Data provided:
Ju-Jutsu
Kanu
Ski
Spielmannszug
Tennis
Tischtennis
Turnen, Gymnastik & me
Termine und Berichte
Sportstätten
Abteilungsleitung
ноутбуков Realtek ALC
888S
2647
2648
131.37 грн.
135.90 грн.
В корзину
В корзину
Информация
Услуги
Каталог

--

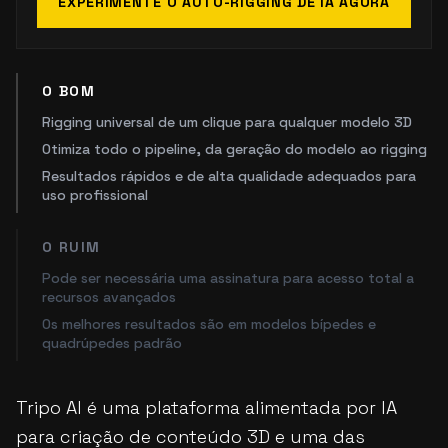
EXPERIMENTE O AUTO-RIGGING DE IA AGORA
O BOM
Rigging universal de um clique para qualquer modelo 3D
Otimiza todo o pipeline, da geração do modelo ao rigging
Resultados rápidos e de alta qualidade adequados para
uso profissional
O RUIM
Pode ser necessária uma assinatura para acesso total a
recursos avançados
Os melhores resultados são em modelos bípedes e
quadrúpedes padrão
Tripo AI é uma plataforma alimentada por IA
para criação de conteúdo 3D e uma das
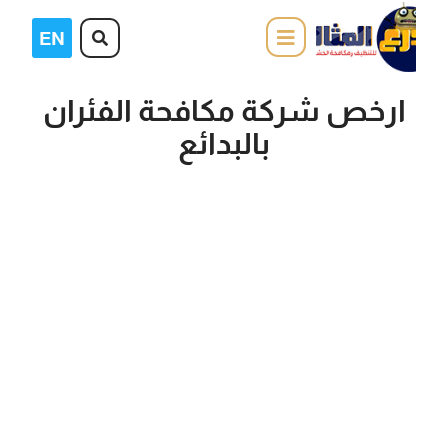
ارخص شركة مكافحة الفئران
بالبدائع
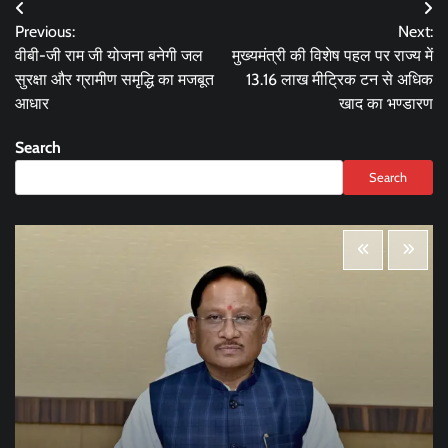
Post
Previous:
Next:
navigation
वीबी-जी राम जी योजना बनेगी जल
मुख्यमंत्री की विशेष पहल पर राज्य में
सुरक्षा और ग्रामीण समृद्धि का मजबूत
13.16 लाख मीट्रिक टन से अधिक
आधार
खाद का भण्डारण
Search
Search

Work instruction:
List each line in the data above that contains the word "para".

Exercise answer:
Rigging universal de um clique para qualquer modelo 3D
Resultados rápidos e de alta qualidade adequados para
Pode ser necessária uma assinatura para acesso total a
para criação de conteúdo 3D e uma das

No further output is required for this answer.